Yeah, those are them. Here's a link to a very large image:

http://z.about.com/d/xbox/1/0/-/C/Harmonyforbox360.jpg

BJ


----------



## Drewg5 (Dec 15, 2006)

You have my remote.. with out the broken screen...  I also saw at Best Buy that they had a remote that looked a lot like the 550, but it was for X-Box and it had Red Green Yellow and Green buttons on it instead of the up and down arrows below the menu & exit buttons. Now I wish I had gotten the X-Box one, now that I know that all the buttons are programable. I might just replace mine with the X-Box ver. cuz it has thoese buttons and no broken screen.. My poor 550 did not like getting walked on.

-----

I must be slow today  I have also seen it in black.


----------



## Steve (Aug 22, 2006)

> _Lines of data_
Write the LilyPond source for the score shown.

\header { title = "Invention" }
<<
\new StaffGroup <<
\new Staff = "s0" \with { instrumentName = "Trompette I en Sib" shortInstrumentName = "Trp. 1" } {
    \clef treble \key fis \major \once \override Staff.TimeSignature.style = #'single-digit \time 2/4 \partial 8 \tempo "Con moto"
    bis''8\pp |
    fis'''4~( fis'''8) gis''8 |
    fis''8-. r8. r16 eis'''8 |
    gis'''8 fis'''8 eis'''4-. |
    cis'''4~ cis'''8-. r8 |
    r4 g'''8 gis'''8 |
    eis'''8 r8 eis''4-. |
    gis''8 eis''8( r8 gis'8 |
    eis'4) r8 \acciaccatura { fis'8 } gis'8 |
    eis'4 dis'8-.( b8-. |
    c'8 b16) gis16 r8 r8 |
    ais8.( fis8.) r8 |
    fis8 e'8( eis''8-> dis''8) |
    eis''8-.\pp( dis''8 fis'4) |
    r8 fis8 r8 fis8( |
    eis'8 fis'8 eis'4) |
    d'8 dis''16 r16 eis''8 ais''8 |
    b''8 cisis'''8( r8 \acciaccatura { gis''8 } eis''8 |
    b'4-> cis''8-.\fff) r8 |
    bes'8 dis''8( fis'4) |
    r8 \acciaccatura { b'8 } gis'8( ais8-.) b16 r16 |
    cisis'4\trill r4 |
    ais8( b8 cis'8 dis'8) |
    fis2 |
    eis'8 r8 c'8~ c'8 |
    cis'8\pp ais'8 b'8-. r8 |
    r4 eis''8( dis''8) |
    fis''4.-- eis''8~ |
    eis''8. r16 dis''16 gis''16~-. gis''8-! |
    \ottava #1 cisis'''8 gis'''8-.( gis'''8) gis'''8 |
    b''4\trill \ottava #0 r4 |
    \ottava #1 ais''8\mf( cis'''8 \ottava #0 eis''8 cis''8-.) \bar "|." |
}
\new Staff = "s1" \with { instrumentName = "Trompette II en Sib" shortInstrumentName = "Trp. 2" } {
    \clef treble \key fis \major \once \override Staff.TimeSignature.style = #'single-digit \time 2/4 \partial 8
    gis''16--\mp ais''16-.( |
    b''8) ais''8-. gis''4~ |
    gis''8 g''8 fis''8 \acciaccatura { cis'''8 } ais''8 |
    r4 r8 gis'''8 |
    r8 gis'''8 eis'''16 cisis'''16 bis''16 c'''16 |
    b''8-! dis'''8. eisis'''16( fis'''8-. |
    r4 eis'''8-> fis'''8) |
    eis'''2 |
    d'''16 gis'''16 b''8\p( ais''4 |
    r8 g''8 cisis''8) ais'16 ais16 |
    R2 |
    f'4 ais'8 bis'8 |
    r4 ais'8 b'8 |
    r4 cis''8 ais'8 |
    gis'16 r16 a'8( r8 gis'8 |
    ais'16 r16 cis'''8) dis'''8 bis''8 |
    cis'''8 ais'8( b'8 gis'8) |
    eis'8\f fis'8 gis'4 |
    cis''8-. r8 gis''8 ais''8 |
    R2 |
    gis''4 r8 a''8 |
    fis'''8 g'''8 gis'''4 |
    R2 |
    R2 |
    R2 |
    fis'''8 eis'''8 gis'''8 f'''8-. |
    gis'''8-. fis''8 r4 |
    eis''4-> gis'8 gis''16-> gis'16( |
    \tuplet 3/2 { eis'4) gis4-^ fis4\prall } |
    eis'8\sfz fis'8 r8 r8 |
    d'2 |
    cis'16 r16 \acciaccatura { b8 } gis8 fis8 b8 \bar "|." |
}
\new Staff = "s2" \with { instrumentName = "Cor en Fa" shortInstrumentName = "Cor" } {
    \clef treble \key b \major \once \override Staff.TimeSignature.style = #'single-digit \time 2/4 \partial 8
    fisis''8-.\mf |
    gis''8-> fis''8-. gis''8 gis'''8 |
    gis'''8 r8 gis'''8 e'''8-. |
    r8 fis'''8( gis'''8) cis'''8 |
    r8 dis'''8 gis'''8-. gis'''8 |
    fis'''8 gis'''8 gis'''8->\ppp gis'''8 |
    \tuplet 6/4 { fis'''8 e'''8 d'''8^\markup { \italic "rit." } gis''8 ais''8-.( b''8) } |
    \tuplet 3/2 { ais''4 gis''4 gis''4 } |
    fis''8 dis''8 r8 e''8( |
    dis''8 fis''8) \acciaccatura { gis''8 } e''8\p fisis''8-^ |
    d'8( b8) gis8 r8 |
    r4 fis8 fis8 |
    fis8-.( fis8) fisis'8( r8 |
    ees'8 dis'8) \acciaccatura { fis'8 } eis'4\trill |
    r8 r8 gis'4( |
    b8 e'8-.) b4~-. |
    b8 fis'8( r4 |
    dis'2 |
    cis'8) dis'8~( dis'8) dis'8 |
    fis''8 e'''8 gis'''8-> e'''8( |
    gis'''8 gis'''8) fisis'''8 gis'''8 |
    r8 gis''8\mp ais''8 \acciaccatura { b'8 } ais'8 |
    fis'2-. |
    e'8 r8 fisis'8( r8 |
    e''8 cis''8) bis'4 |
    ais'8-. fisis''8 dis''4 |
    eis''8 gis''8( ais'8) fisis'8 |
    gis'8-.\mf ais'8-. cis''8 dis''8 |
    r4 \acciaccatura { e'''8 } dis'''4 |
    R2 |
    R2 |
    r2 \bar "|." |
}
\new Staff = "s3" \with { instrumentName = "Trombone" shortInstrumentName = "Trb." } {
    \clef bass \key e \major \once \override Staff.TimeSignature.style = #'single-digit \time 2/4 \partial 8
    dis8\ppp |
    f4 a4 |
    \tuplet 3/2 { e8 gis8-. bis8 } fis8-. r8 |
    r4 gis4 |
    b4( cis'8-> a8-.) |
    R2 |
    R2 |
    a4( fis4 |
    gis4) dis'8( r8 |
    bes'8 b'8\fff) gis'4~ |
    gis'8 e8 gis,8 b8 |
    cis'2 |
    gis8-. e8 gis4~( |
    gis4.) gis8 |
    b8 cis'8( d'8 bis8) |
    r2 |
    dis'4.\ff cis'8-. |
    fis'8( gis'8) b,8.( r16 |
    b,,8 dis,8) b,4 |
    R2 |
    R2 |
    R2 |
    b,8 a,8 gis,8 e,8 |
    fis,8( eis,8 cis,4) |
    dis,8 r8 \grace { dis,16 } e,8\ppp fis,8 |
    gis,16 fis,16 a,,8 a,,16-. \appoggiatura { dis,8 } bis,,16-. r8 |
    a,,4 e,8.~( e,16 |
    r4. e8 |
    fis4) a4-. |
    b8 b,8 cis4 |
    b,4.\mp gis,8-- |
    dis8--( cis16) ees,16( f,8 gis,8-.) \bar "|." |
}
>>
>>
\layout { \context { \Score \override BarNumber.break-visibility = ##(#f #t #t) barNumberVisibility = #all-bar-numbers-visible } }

> _THE PROBLEM_
Decide whether each statement agrees with the remote control thread, quoting the words that settle it: (a) Drewg5 saw the X-Box remote at Best Buy. (b) The X-Box remote has up and down arrows below the menu and exit buttons. (c) Drewg5 now knows that all the buttons can be programmed.

> _TASK OUTPUT_
(a) Yes: "I also saw at Best Buy that they had a remote that looked a lot like the 550, but it was for X-Box"
(b) No: "it had Red Green Yellow and Green buttons on it instead of the up and down arrows below the menu & exit buttons"
(c) Yes: "now that I know that all the buttons are programable"